Hands Like Glass – With Unveiled Faces

  • Cole Faulkner posted
  • Reviews

Hands Like Glass

With Unveiled Faces - Authentik Artists Inc.

I know it’s bad form to make broad and sweeping statements, but I feel strongly enough about this one to say it anyway: guttural hardcore and dance pumping synth should stay far, far away from one another.  Even with the intent of juxtaposing opposing styles for the sake of contrast, the result is lost on me.  I recently had the displeasure of reviewing one that even threw a vocoder into the mix (Abandon All Ships).  What a disaster.  With that briefing, it should come as little surprise that I simply couldn’t stand stomaching Los Angeles trance screamers Hands Like Glass.

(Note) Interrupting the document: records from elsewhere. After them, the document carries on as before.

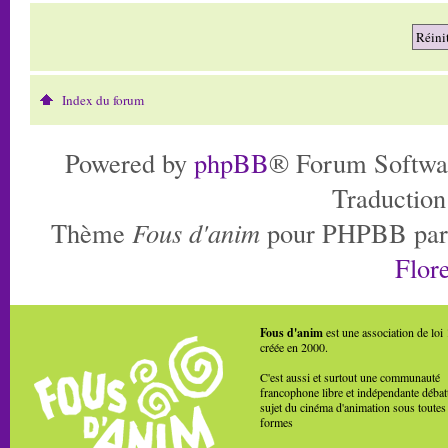
Index du forum
Powered by
phpBB
® Forum Softwa
Traduction
Thème
Fous d'anim
pour PHPBB pa
Flore
Fous d'anim
est une association de loi
créée en 2000.
C'est aussi et surtout une communauté
francophone libre et indépendante débat
sujet du cinéma d'animation sous toutes
formes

For their debut EP, With Unveiled Faces, the sizeable quintet does little more than set out to sound like a regrettable crossover of glossy alternative acts like Saosin meets the toothless bark of forgettable hardcore as per Awaken Demons or It Dies Today.  Vocalist Justin Kyle’s clean semi-whine pierces any concentration to the point of nausea, exhausting and overusing any sense of ability through unmanageable repetition.  Then Kyle turns to the hardcore styling of deep, gargled, guttural rage, belted alongside the intermittent thumping of stock power drumming and breakdowns so generic I’m at a loss for how to describe them.  The inclusion of synth overlays was likely employed to give a sense of urgency and bring a crowd to its feet – for me, it simply exhausts my concentration and patience.

In terms of memorability, despite some clear changes in the hardcore/synth focus of separate tracks, every song still bleeds into the next, making monotony, not music.  In fact, despite spinning the EP upwards of a dozen times, the only track I can remember is “Mariposa” – but only because of the shear choral repetition.

If by chance I run across a song from the album while shuffling my iPod in the coming months, I doubt I’ll have any recollection of my time with Hands Like Glass.  With nothing remarkable to latch onto and call their own, I don’t see much of an opportunity for future growth – other than choosing and milking another exhasted trend.